Howard has a fine touch with detail, and all through the novels I felt immersed in the complete atmosphere of the world she recreates. If you want lots of domestic detail – to know how what an upper-middle-class family ate, or how the garden looked and smelled – these are the right books for you. Nearly all of the characters are finely rendered, even the more minor ones. As with Upstairs, Downstairs (and the more recent Downton Abbey), the “staff” are emotionally fleshed out. Indeed, one of the most vivid characters in the books – and perhaps my favourite – is that of Miss Milliment, the ancient family governess.

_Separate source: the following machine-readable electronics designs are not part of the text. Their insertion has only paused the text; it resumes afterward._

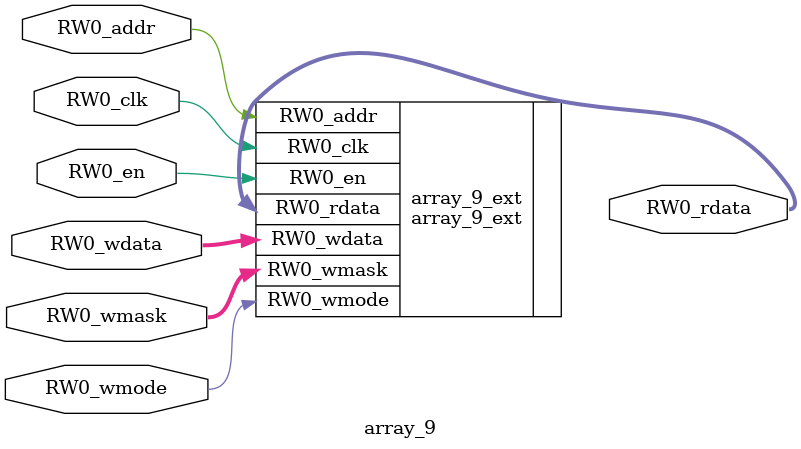
<source format=sv>
`ifndef RANDOMIZE
  `ifdef RANDOMIZE_MEM_INIT
    `define RANDOMIZE
  `endif // RANDOMIZE_MEM_INIT
`endif // not def RANDOMIZE
`ifndef RANDOMIZE
  `ifdef RANDOMIZE_REG_INIT
    `define RANDOMIZE
  `endif // RANDOMIZE_REG_INIT
`endif // not def RANDOMIZE

`ifndef RANDOM
  `define RANDOM $random
`endif // not def RANDOM

// Users can define INIT_RANDOM as general code that gets injected into the
// initializer block for modules with registers.
`ifndef INIT_RANDOM
  `define INIT_RANDOM
`endif // not def INIT_RANDOM

// If using random initialization, you can also define RANDOMIZE_DELAY to
// customize the delay used, otherwise 0.002 is used.
`ifndef RANDOMIZE_DELAY
  `define RANDOMIZE_DELAY 0.002
`endif // not def RANDOMIZE_DELAY

// Define INIT_RANDOM_PROLOG_ for use in our modules below.
`ifndef INIT_RANDOM_PROLOG_
  `ifdef RANDOMIZE
    `ifdef VERILATOR
      `define INIT_RANDOM_PROLOG_ `INIT_RANDOM
    `else  // VERILATOR
      `define INIT_RANDOM_PROLOG_ `INIT_RANDOM #`RANDOMIZE_DELAY begin end
    `endif // VERILATOR
  `else  // RANDOMIZE
    `define INIT_RANDOM_PROLOG_
  `endif // RANDOMIZE
`endif // not def INIT_RANDOM_PROLOG_

// Include register initializers in init blocks unless synthesis is set
`ifndef SYNTHESIS
  `ifndef ENABLE_INITIAL_REG_
    `define ENABLE_INITIAL_REG_
  `endif // not def ENABLE_INITIAL_REG_
`endif // not def SYNTHESIS

// Include rmemory initializers in init blocks unless synthesis is set
`ifndef SYNTHESIS
  `ifndef ENABLE_INITIAL_MEM_
    `define ENABLE_INITIAL_MEM_
  `endif // not def ENABLE_INITIAL_MEM_
`endif // not def SYNTHESIS

module array_9(
  input         RW0_addr,
  input         RW0_en,
  input         RW0_clk,
  input         RW0_wmode,
  input  [95:0] RW0_wdata,
  output [95:0] RW0_rdata,
  input  [1:0]  RW0_wmask
);

  array_9_ext array_9_ext (
    .RW0_addr  (RW0_addr),
    .RW0_en    (RW0_en),
    .RW0_clk   (RW0_clk),
    .RW0_wmode (RW0_wmode),
    .RW0_wdata (RW0_wdata),
    .RW0_rdata (RW0_rdata),
    .RW0_wmask (RW0_wmask)
  );
endmodule


</source>
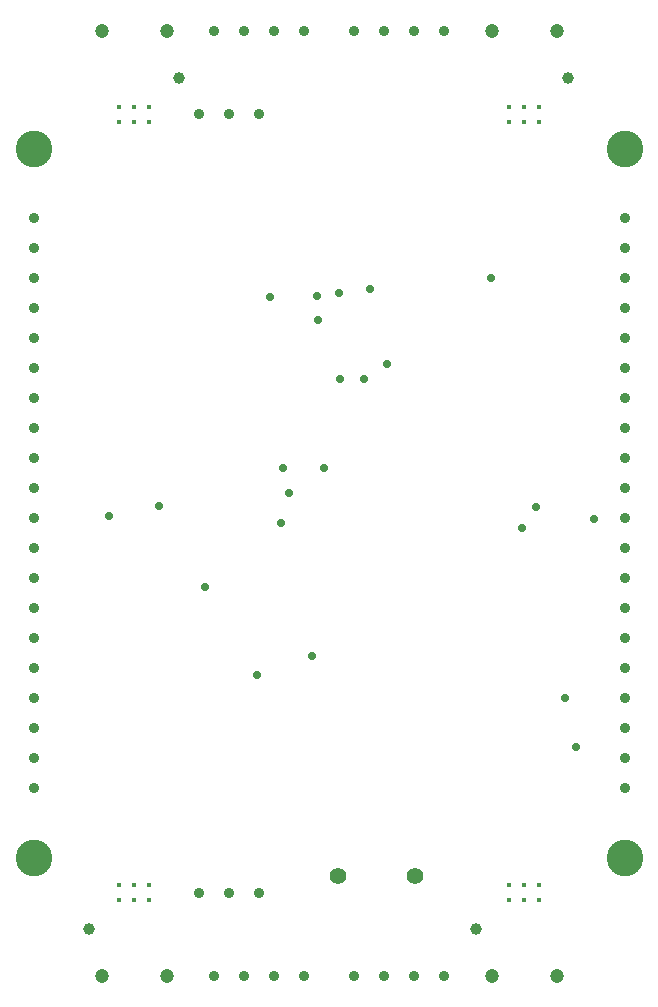
<source format=gbr>
%FSDAX33Y33*%
%MOMM*%
%SFA1B1*%

%IPPOS*%
%ADD9500C,0.399999*%
%ADD9501C,0.711200*%
%ADD9502C,0.900001*%
%ADD9503C,1.000001*%
%ADD9504C,1.200000*%
%ADD9505C,1.400000*%
%ADD9506C,3.099999*%
%LNdrill-1*%
%LPD*%
G54D9506*
X055749Y091199D03*
G54D9502*
X055749Y097069D03*
Y099609D03*
Y102149D03*
Y104689D03*
Y107229D03*
Y109769D03*
Y112309D03*
Y114849D03*
Y117389D03*
Y119929D03*
Y122469D03*
Y125009D03*
Y127549D03*
Y130089D03*
Y132629D03*
Y135169D03*
Y137709D03*
Y140249D03*
Y142789D03*
Y145329D03*
G54D9506*
X055749Y151199D03*
G54D9504*
X061499Y081199D03*
Y161199D03*
X066999Y081199D03*
Y161199D03*
G54D9502*
X069699Y088199D03*
Y154199D03*
X070999Y081199D03*
Y161199D03*
X072239Y088199D03*
Y154199D03*
X073539Y081199D03*
Y161199D03*
X074779Y088199D03*
Y154199D03*
X076079Y081199D03*
Y161199D03*
X078619Y081199D03*
Y161199D03*
G54D9505*
X081499Y089699D03*
G54D9502*
X082879Y081199D03*
Y161199D03*
X085419Y081199D03*
Y161199D03*
X087959Y081199D03*
Y161199D03*
G54D9505*
X087999Y089699D03*
G54D9502*
X090499Y081199D03*
Y161199D03*
G54D9504*
X094499Y081199D03*
Y161199D03*
X099999Y081199D03*
Y161199D03*
G54D9506*
X105749Y091199D03*
G54D9502*
X105749Y097069D03*
Y099609D03*
Y102149D03*
Y104689D03*
Y107229D03*
Y109769D03*
Y112309D03*
Y114849D03*
Y117389D03*
Y119929D03*
Y122469D03*
Y125009D03*
Y127549D03*
Y130089D03*
Y132629D03*
Y135169D03*
Y137709D03*
Y140249D03*
Y142789D03*
Y145329D03*
G54D9506*
X105749Y151199D03*
G54D9503*
X060399Y085199D03*
G54D9501*
X062099Y120099D03*
G54D9500*
X062934Y153499D03*
Y154799D03*
X062944Y087599D03*
Y088900D03*
X064214Y153499D03*
Y154799D03*
X064224Y087599D03*
Y088900D03*
X065494Y153499D03*
Y154799D03*
X065504Y087599D03*
Y088900D03*
G54D9501*
X066299Y120999D03*
G54D9503*
X067999Y157199D03*
G54D9501*
X070199Y114100D03*
X074599Y106699D03*
X075700Y138699D03*
X076632Y119566D03*
X076799Y124199D03*
X077299Y122099D03*
X079299Y108299D03*
X079699Y138799D03*
X079799Y136699D03*
X080299Y124199D03*
X081599Y139000D03*
X081632Y131699D03*
X083699D03*
X084199Y139400D03*
X085599Y132999D03*
G54D9503*
X093199Y085199D03*
G54D9501*
X094449Y140249D03*
G54D9500*
X095934Y153499D03*
Y154799D03*
X095974Y087599D03*
Y088900D03*
G54D9501*
X097099Y119099D03*
G54D9500*
X097214Y153499D03*
Y154799D03*
X097254Y087599D03*
Y088900D03*
G54D9501*
X098275Y120923D03*
G54D9500*
X098494Y153499D03*
Y154799D03*
X098534Y087599D03*
Y088900D03*
G54D9501*
X100699Y104689D03*
G54D9503*
X101000Y157199D03*
G54D9501*
X101600Y100599D03*
X103199Y119899D03*
M02*
</source>
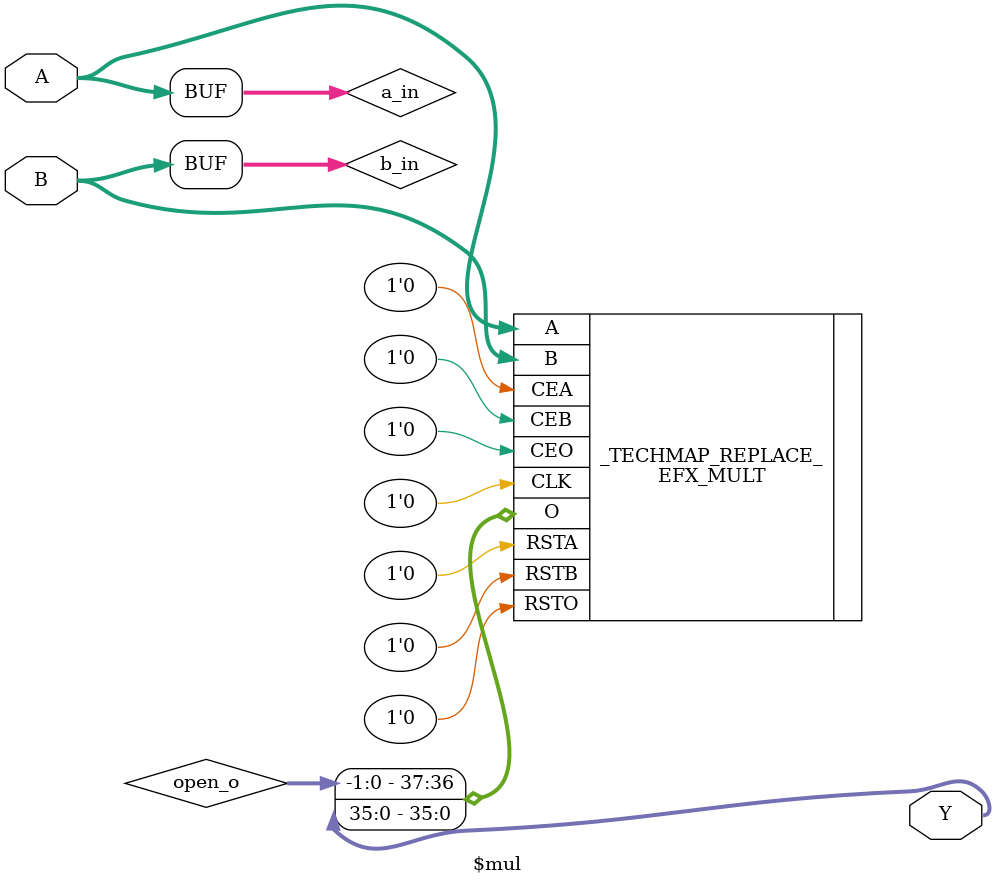
<source format=v>
(* techmap_celltype = "$__efx_mult" *)
module \$mul (Y, A, B);
  parameter A_SIGNED = 1;
  parameter A_WIDTH = 18;
  parameter B_SIGNED = 1;
  parameter B_WIDTH = 18;
  parameter Y_WIDTH = 36;

  localparam EFX_MULT_WIDTH = 18;

  input signed [A_WIDTH-1:0] A;
  input signed [B_WIDTH-1:0] B;
  output signed [Y_WIDTH-1:0] Y;

  wire _TECHMAP_FAIL_ = Y_WIDTH > (EFX_MULT_WIDTH * 2) || A_WIDTH > 18 || B_WIDTH > 18 || 
                        (A_WIDTH != B_WIDTH) || (A_SIGNED != B_SIGNED);

  localparam A_PAD_WIDTH = EFX_MULT_WIDTH - A_WIDTH;
  localparam B_PAD_WIDTH = EFX_MULT_WIDTH - B_WIDTH;
  localparam Y_PAD_WIDTH = EFX_MULT_WIDTH * 2 - Y_WIDTH;

  wire signed [Y_PAD_WIDTH-1:0] open_o;
  wire signed [EFX_MULT_WIDTH-1:0] a_in = {{A_PAD_WIDTH{1'b0}},{A}};
  wire signed [EFX_MULT_WIDTH-1:0] b_in = {{B_PAD_WIDTH{1'b0}},{B}};

  EFX_MULT #(
    .WIDTH(EFX_MULT_WIDTH),
    .A_REG(1'b0),
    .B_REG(1'b0),
    .O_REG(1'b0),
    .CLK_POLARITY(1'b1), // 0 falling edge, 1 rising edge
    .CEA_POLARITY(1'b1), // 0 negative, 1 positive
    .RSTA_POLARITY(1'b1), // 0 negative, 1 positive
    .RSTA_SYNC(1'b0), // 0 async, 1 sync
    .RSTA_VALUE(1'b0), // 0 reset, 1 set
    .CEB_POLARITY(1'b1), // 0 negative, 1 positive
    .RSTB_POLARITY(1'b1), // 0 negative, 1 positive
    .RSTB_SYNC(1'b0), // 0 async, 1 sync
    .RSTB_VALUE(1'b0), // 0 reset, 1 set
    .CEO_POLARITY(1'b1), // 0 negative, 1 positive
    .RSTO_POLARITY(1'b1), // 0 negative, 1 positive
    .RSTO_SYNC(1'b0), // 0 async, 1 sync
    .RSTO_VALUE(1'b0), // 0 reset, 1 set
    .SR_SYNC_PRIORITY(1'b1), // 0 CE, 1 SR
  ) _TECHMAP_REPLACE_ (
    .A(a_in),
    .B(b_in),
    .O({open_o, Y}),
    .CLK(1'b0),
    .CEA(1'b0),
    .RSTA(1'b0),
    .CEB(1'b0),
    .RSTB(1'b0),
    .CEO(1'b0),
    .RSTO(1'b0),
  );
endmodule

</source>
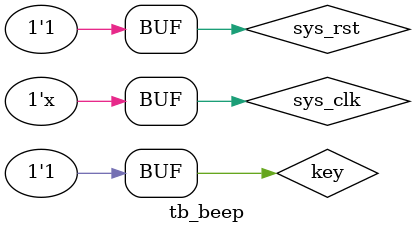
<source format=v>
`timescale 1ns/1ns

module tb_beep();
reg [0:0] sys_clk;
reg [0:0] sys_rst;
reg [0:0] key;
wire [0:0] beep;

parameter CNT_MAX = 20'd15;
parameter CLK_PERIOD = 20;

initial begin
    sys_clk <= 1'b0;
    sys_rst <= 1'b0;
    key <= 1'b1;
    #200
    sys_rst <= 1'b1;

    #40
    key <= 1'b0;
    #30
    key <= 1'b1;
    #30
    key <= 1'b0;
    #2000
    key <= 1'b1;
    #4000

    key <= 1'b0;
    #30
    key <= 1'b1;
    #30
    key <= 1'b0;
    #2000
    key <= 1'b1;
end

always #(CLK_PERIOD / 2) sys_clk <= ~sys_clk;

beep #(
    .CNT_MAX (CNT_MAX)) 
    u_beep (
    .sys_clk (sys_clk),
    .sys_rst (sys_rst),
    .key (key),
    .beep (beep)
);
endmodule
</source>
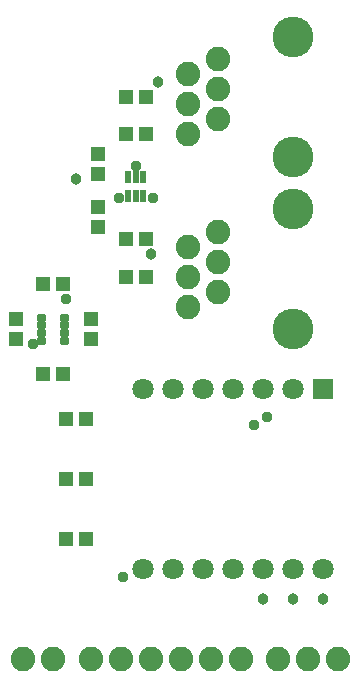
<source format=gbr>
G04 EAGLE Gerber RS-274X export*
G75*
%MOIN*%
%FSLAX34Y34*%
%LPD*%
%INSoldermask Top*%
%IPPOS*%
%AMOC8*
5,1,8,0,0,1.08239X$1,22.5*%
G01*
%ADD10R,0.047370X0.051307*%
%ADD11R,0.051307X0.047370*%
%ADD12C,0.082000*%
%ADD13C,0.136000*%
%ADD14C,0.038000*%
%ADD15R,0.023748X0.039496*%
%ADD16C,0.012344*%
%ADD17R,0.070992X0.070992*%
%ADD18C,0.070992*%
%ADD19C,0.037780*%


D10*
X22250Y20835D03*
X22250Y20165D03*
D11*
X23165Y22000D03*
X23835Y22000D03*
D12*
X28000Y27000D03*
X29000Y27500D03*
X28000Y28000D03*
X29000Y28500D03*
X28000Y29000D03*
X29000Y29500D03*
D13*
X31500Y26250D03*
X31500Y30250D03*
D12*
X28000Y21250D03*
X29000Y21750D03*
X28000Y22250D03*
X29000Y22750D03*
X28000Y23250D03*
X29000Y23750D03*
D13*
X31500Y20500D03*
X31500Y24500D03*
D12*
X24750Y9500D03*
X25750Y9500D03*
X26750Y9500D03*
X27750Y9500D03*
X28750Y9500D03*
X29750Y9500D03*
X23500Y9500D03*
X22500Y9500D03*
X31000Y9500D03*
X32000Y9500D03*
X33000Y9500D03*
D11*
X26585Y28250D03*
X25915Y28250D03*
D10*
X25000Y24585D03*
X25000Y23915D03*
D11*
X23915Y13500D03*
X24585Y13500D03*
X26585Y23500D03*
X25915Y23500D03*
X25915Y22250D03*
X26585Y22250D03*
X23835Y19000D03*
X23165Y19000D03*
D10*
X24750Y20165D03*
X24750Y20835D03*
D11*
X26585Y27000D03*
X25915Y27000D03*
X23915Y17500D03*
X24585Y17500D03*
X23915Y15500D03*
X24585Y15500D03*
D10*
X25000Y25665D03*
X25000Y26335D03*
D14*
X27000Y28750D03*
X26750Y23000D03*
X24250Y25500D03*
X31500Y11500D03*
X32500Y11500D03*
D15*
X25994Y24935D03*
X26250Y24935D03*
X26506Y24935D03*
X26506Y25565D03*
X26250Y25565D03*
X25994Y25565D03*
D16*
X23957Y20305D02*
X23807Y20305D01*
X23807Y20439D01*
X23957Y20439D01*
X23957Y20305D01*
X23957Y20422D02*
X23807Y20422D01*
X23807Y20561D02*
X23957Y20561D01*
X23807Y20561D02*
X23807Y20695D01*
X23957Y20695D01*
X23957Y20561D01*
X23957Y20678D02*
X23807Y20678D01*
X23807Y20817D02*
X23957Y20817D01*
X23807Y20817D02*
X23807Y20951D01*
X23957Y20951D01*
X23957Y20817D01*
X23957Y20934D02*
X23807Y20934D01*
X23807Y20049D02*
X23957Y20049D01*
X23807Y20049D02*
X23807Y20183D01*
X23957Y20183D01*
X23957Y20049D01*
X23957Y20166D02*
X23807Y20166D01*
X23193Y20305D02*
X23043Y20305D01*
X23043Y20439D01*
X23193Y20439D01*
X23193Y20305D01*
X23193Y20422D02*
X23043Y20422D01*
X23043Y20561D02*
X23193Y20561D01*
X23043Y20561D02*
X23043Y20695D01*
X23193Y20695D01*
X23193Y20561D01*
X23193Y20678D02*
X23043Y20678D01*
X23043Y20817D02*
X23193Y20817D01*
X23043Y20817D02*
X23043Y20951D01*
X23193Y20951D01*
X23193Y20817D01*
X23193Y20934D02*
X23043Y20934D01*
X23043Y20049D02*
X23193Y20049D01*
X23043Y20049D02*
X23043Y20183D01*
X23193Y20183D01*
X23193Y20049D01*
X23193Y20166D02*
X23043Y20166D01*
D14*
X30500Y11500D03*
D17*
X32500Y18500D03*
D18*
X31500Y18500D03*
X30500Y18500D03*
X29500Y18500D03*
X28500Y18500D03*
X27500Y18500D03*
X26500Y18500D03*
X26500Y12500D03*
X27500Y12500D03*
X28500Y12500D03*
X29500Y12500D03*
X30500Y12500D03*
X31500Y12500D03*
X32500Y12500D03*
D19*
X25688Y24875D03*
X26813Y24875D03*
X26250Y25938D03*
X23938Y21500D03*
X22813Y20000D03*
X30188Y17313D03*
X30625Y17563D03*
X25813Y12250D03*
M02*

</source>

After I finished the Cazalet saga, I read Howard’s memoir and discovered how heavily she had drawn from her own life. I suppose she was following that famous dictum to write what you know, but I also felt like these novels were a life’s work in the very best sense. She wrote them quite late in her own writing life, a decade after the breakdown of her marriage with Kingsley Amis, and they have an emotional authenticity that has been, perhaps, tempered by the detachment wrought by time and plenty of reflection.

I read too much, and too quickly; and much of what I read is lost before too long; however, these novels – and their characters – have really stuck with me. I think of them; some of them have become friends. As I was reading Michael Morpurgo's novel, War Horse, I was reminded of Howard’s work. For those of you don’t know it, War Horse is a story about the relationship between a young English soldier and his horse during World War I. One of the war stories in her novel, which Howard borrowed from real life, concerned her real-life father and his older brother. Apparently they came upon each other, by coincidence, on a country lane in Ypres. They didn’t recognise each other until their horses (brought from home) neighed at each other.

If you've never heard of Elizabeth Jane Howard, or are unfamiliar with her work, you should really do yourself a favour and discover her.  Her life has been a long, full one, and it has intersected with many of the most fascinating characters of the past century.   Howard's mother, an infamously critical person, was quoted as saying that it was a pity that Howard had nothing to write about.  I disagree entirely.